FROM ENGLISH HISTORY.

PART I

I.

THE EARLY ENGLISHMEN.

GREEN.

[Britain, or the island in which we live, was first made known to the civilized world by a Roman General, Julius Cæsar, in the year 55 before the birth of Christ. Cæsar had conquered Gaul, a country which included our present France and Belgium, and brought it under the rule of Rome; but in the course of his conquest he learned that to the west of Gaul lay an island named Britain, whose peoples were mainly of the same race with the Gauls and gave them help in their struggles against the Roman armies. He resolved therefore to invade Britain; and in two successive descents he landed on its shores, defeated the Britons, and penetrated at last beyond the Thames. No event in history is more memorable than this landing of Cæsar. In it the greatest man of the Roman race made known to the world a land whose people in the after-time were to recall, both in their temper and in the breadth of their rule, the temper and empire of Rome. Cæsar however was recalled from Britain by risings in Gaul; and for a hundred years more the island remained unconquered. It was not till the time of the Emperor

Claudius that its conquest was again undertaken; and a war which only ended under the Emperor Domitian at last brought all the southern part of the island under the rule of Rome. Britain remained a province of the Roman Empire for more than three hundred years. During this time its tribes were reduced to order, the land was civilized, towns were built, roads made from one end of the island to the other, mines were opened, and London grew into one of the great ports of the world. But much oppression was mingled with this work of progress, and throughout these centuries the province was wasted from time to time by inroads of the unconquered Britons of the north, whose attacks grew more formidable as Rome grew weaker in her struggle against the barbarians who beset her on every border. At last the Empire was forced to withdraw its troops from Britain, and to leave the province to defend itself against its foes. To aid in doing this, the Britons called in bands of soldiers from northern Germany, who gradually grew into a host of invaders, and became in turn a danger to the island. These were our forefathers, the first Englishmen who set foot in Britain.]
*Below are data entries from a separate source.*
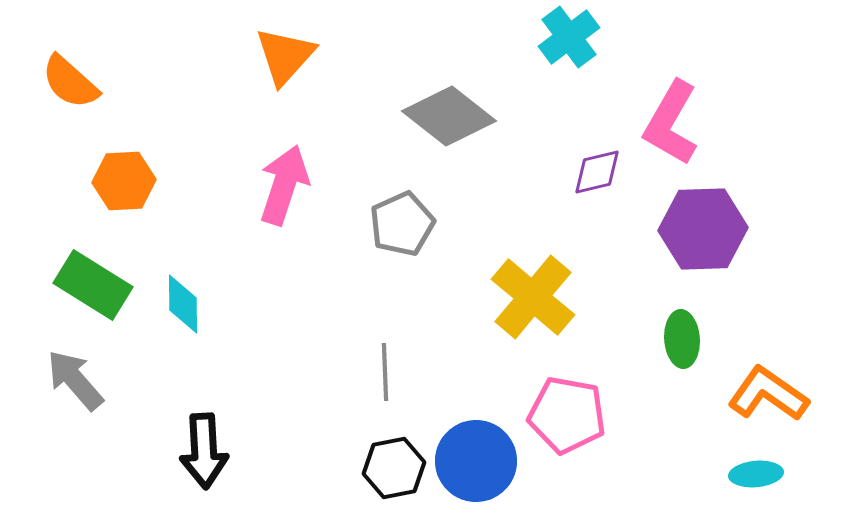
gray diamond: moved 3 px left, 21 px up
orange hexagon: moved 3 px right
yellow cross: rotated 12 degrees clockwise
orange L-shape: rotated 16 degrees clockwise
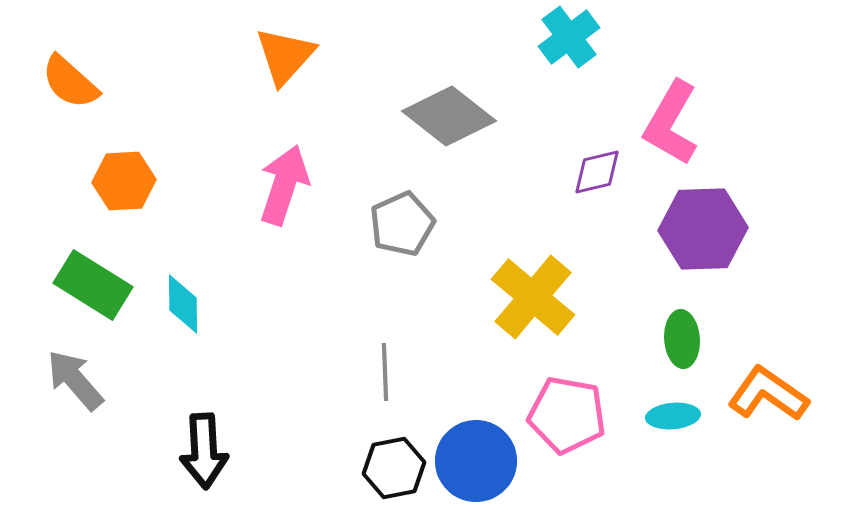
cyan ellipse: moved 83 px left, 58 px up
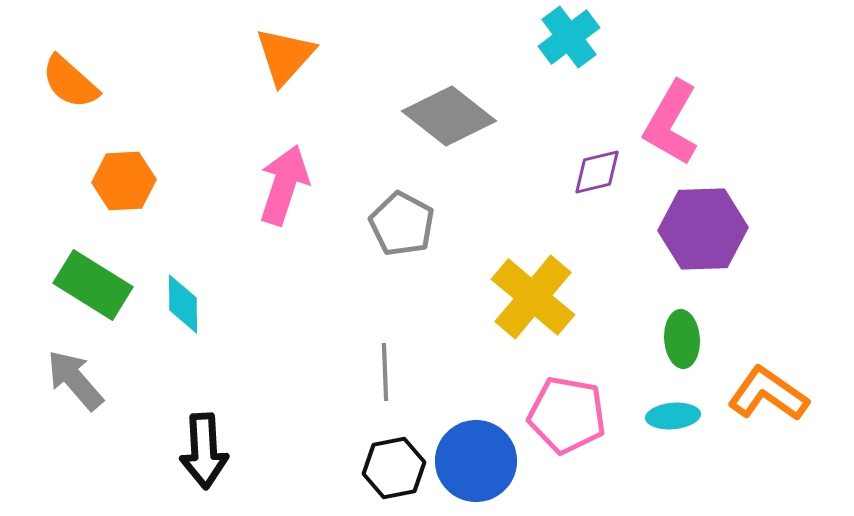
gray pentagon: rotated 20 degrees counterclockwise
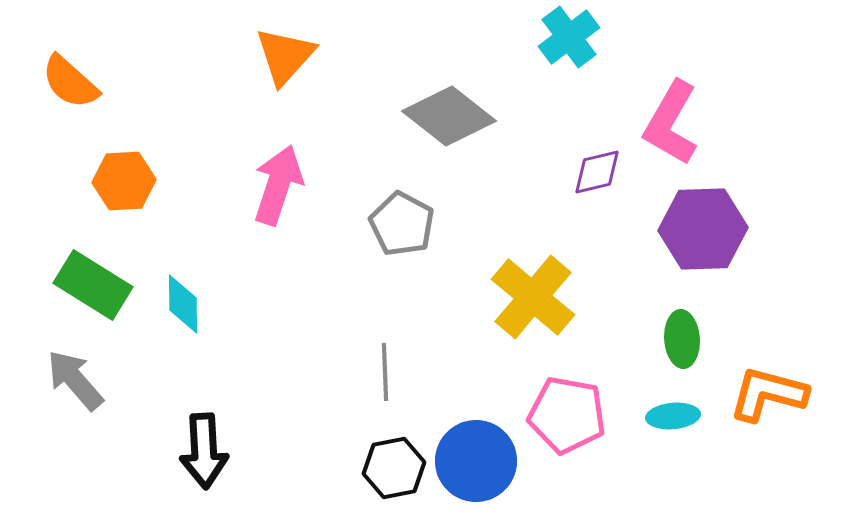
pink arrow: moved 6 px left
orange L-shape: rotated 20 degrees counterclockwise
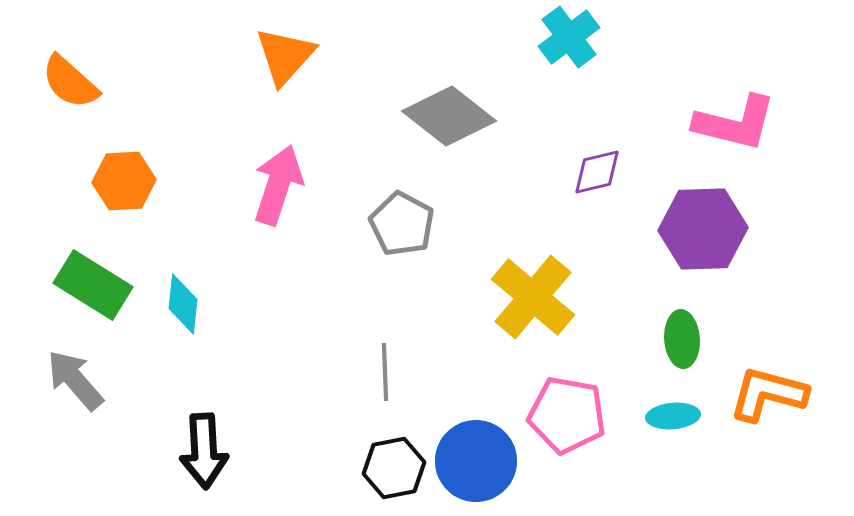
pink L-shape: moved 64 px right; rotated 106 degrees counterclockwise
cyan diamond: rotated 6 degrees clockwise
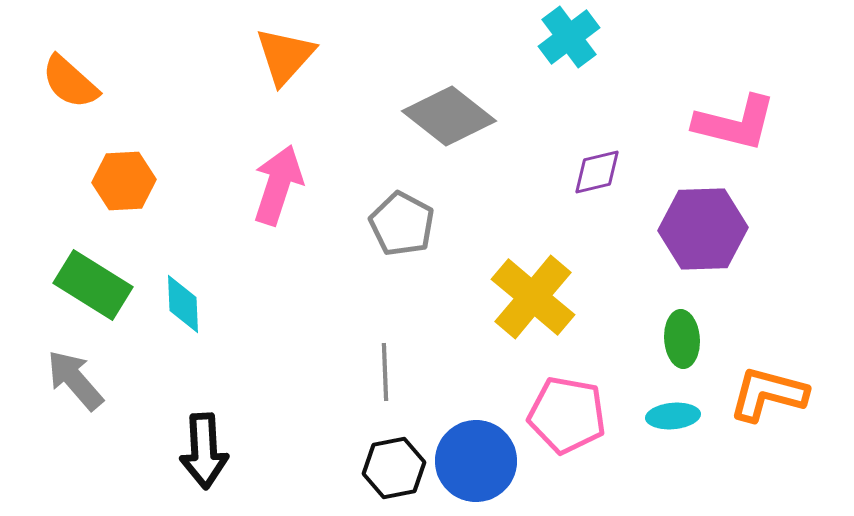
cyan diamond: rotated 8 degrees counterclockwise
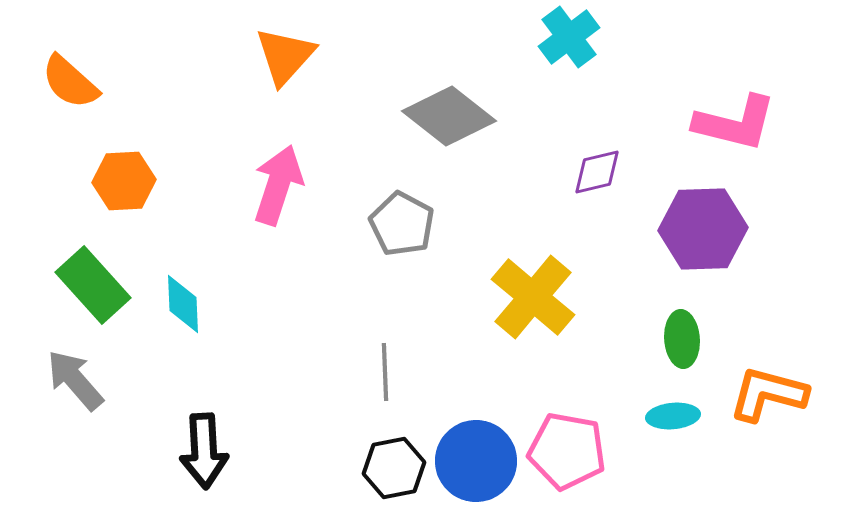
green rectangle: rotated 16 degrees clockwise
pink pentagon: moved 36 px down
FOR the fatherland of the English race we must look far away from England itself. In the fifth century after the birth of Christ the one country which we know to have borne the name of Angeln or England lay within the district which is now called Sleswick, a district in the heart of the peninsula that parts the Baltic from the northern seas.1 Its pleasant pastures, its black-timbered homesteads, its prim little townships looking down on inlets of purple water, were then but a wild waste of heather and sand, girt along the coast with a sunless woodland broken here and there by meadows that crept down to the marshes and the sea. The dwellers in this district however seem to have been merely an outlying fragment of what was called the

The peninsula of Sleswick-Holstein and of Jutland.